Auf Aufnahmen des Fernsehsenders Kan war zu sehen, wie eine Metallabsperrung von einer dicht gedrängten Menge durchbrochen wurde. Nach Angaben von Kan-Reporterin Rubi Hammerschlag versuchten tausende Pilger, in das Innere der Wallfahrtstätte zu gelangen, ohne zu wissen, dass sie die Situation damit noch verschlimmern würden.

Der Polizeichef von Israels Nordbezirk, Schimon Lavi, sagte der Nachrichtenagentur AFP, seine Beamten hätten alles getan, um Leben zu retten. Später erklärte Lavi, er übernehme in jedem Fall die Verantwortung für die Katastrophe.

Regierungschef Benjamin Netanjahu äußerte sich erschüttert über das „schlimme Unglück“. Oppositionsführer Jair Lapid sprach von einer „traurigen“ Nacht für das Land. Auch Bundesaußenminister Heiko Maas (SPD) äußerte sich erschüttert über die „Tragödie“ und sprach den Opfern und ihren Angehörigen sein Beileid aus.

Ähnlich äußerte sich der Präsident der Konferenz der Europäischen Rabbiner (CER), Pinchas Goldschmidt. Lag Baomer sollte nach „über einem Jahr vieler Tiefpunkte und Entbehrungen“ ein Festtag werden, stattdessen sei er „zu einem Tag der Trauer und Tränen geworden“, erklärte Goldschmidt. Auch EU-Ratspräsident Charles Michel zeigte sich bestürzt. Auf Twitter wünschte er den Israelis „Stärke und Mut“ angesichts der Tragödie.

Bei der Wallfahrt handelte es sich um die größte öffentliche Versammlung in Israel seit Beginn der Corona-Pandemie. Aufgrund der großen Fortschritte bei der Impfkampagne hatten die Behörden 10.000 Pilger zugelassen. Nach Angaben der Organisatoren reisten aber mindestens 30.000 Gläubige aus ganz Israel an. In Medienberichten war sogar von 100.000 Pilgern die Rede.

Ultraorthodoxe Juden haben während der Pandemie immer wieder gegen die von der Regierung verordneten Schutzmaßnahmen verstoßen. Rund 5000 Polizisten waren vor Ort, um das religiöse Fest abzusichern.
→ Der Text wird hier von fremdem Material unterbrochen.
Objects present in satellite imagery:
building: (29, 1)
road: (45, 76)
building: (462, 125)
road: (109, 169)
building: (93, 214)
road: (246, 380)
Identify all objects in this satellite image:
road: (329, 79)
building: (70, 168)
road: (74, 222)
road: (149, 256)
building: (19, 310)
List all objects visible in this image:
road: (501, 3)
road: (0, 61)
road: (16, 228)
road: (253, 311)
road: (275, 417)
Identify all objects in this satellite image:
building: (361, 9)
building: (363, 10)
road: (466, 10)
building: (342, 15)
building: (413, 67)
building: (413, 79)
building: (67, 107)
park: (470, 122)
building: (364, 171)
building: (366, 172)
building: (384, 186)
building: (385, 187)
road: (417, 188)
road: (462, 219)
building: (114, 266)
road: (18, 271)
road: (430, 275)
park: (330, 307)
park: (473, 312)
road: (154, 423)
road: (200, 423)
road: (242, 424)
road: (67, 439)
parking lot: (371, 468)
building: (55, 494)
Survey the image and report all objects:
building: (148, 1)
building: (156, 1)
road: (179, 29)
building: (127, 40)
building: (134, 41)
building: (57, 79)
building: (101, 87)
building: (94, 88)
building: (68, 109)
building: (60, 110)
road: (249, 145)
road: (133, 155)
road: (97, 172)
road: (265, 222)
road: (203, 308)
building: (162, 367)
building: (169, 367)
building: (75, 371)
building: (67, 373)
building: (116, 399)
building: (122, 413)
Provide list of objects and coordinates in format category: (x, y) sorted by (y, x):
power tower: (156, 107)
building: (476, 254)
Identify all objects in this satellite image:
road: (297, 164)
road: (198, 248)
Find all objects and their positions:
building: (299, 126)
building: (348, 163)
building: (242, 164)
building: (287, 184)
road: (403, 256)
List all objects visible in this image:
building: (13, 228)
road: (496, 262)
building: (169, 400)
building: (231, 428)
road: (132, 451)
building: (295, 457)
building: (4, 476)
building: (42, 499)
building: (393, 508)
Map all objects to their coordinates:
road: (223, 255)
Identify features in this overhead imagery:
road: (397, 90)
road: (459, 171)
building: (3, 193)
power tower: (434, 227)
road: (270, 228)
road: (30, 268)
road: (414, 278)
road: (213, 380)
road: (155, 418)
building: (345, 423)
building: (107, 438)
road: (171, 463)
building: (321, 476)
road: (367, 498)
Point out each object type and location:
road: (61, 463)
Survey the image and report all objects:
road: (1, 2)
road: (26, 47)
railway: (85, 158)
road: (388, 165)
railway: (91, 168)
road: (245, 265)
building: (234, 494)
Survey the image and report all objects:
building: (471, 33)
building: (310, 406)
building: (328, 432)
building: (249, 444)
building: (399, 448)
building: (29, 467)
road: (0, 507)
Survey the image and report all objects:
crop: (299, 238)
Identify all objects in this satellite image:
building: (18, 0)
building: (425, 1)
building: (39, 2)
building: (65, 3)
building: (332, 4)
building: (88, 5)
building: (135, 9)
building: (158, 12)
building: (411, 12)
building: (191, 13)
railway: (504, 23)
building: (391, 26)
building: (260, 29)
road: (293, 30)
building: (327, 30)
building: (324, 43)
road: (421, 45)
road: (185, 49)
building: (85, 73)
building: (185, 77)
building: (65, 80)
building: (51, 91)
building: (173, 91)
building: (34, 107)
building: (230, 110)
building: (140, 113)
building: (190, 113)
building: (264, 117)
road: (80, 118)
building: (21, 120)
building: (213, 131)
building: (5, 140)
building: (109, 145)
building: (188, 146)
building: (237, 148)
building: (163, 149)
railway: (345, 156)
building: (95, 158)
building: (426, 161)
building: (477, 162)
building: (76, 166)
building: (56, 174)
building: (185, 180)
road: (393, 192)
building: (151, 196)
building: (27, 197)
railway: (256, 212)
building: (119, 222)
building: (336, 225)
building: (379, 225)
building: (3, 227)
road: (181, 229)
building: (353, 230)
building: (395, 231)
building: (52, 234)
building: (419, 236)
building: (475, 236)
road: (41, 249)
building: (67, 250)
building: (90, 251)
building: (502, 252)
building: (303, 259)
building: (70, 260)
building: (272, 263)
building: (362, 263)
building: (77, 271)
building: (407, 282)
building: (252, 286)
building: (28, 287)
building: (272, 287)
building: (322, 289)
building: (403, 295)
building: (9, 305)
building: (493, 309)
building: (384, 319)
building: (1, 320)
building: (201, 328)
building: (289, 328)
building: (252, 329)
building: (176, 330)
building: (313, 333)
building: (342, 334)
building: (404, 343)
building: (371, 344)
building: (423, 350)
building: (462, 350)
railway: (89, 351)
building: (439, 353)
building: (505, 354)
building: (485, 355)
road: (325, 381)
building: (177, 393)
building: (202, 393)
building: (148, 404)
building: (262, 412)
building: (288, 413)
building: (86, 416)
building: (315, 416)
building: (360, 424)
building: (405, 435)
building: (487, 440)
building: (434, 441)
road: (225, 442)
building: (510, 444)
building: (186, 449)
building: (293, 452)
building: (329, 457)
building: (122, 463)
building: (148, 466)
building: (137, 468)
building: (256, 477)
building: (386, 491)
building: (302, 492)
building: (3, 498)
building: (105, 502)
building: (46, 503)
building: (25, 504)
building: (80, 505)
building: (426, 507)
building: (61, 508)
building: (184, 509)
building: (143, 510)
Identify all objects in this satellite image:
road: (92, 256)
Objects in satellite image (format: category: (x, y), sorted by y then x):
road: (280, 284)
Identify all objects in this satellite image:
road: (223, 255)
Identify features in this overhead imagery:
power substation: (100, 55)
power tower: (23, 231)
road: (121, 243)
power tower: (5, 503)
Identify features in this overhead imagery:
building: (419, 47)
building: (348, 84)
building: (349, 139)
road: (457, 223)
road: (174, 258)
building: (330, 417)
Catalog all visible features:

Lag Baomer erinnert unter anderem an einen Aufstand gegen die römischen Besatzer im 2. Jahrhundert, an dem auch Rabbi Bar Jochai beteiligt war. Ihm wird das Hauptwerk der Kabbala, der Sohar, zugeschrieben. Lag Baomer ist aber vor allem ein jüdisches Freudenfest, mit dem das Ende einer verheerenden Seuche gefeiert wird.

An der Wallfahrt zum Grab des Rabbis auf dem Berg Meron nehmen jedes Jahr zehntausende Pilger teil. 2019 waren es nach Angaben der Organisatoren 250.000 Teilnehmer, im vergangenen Jahr musste sie wegen der Pandemie abgesagt werden.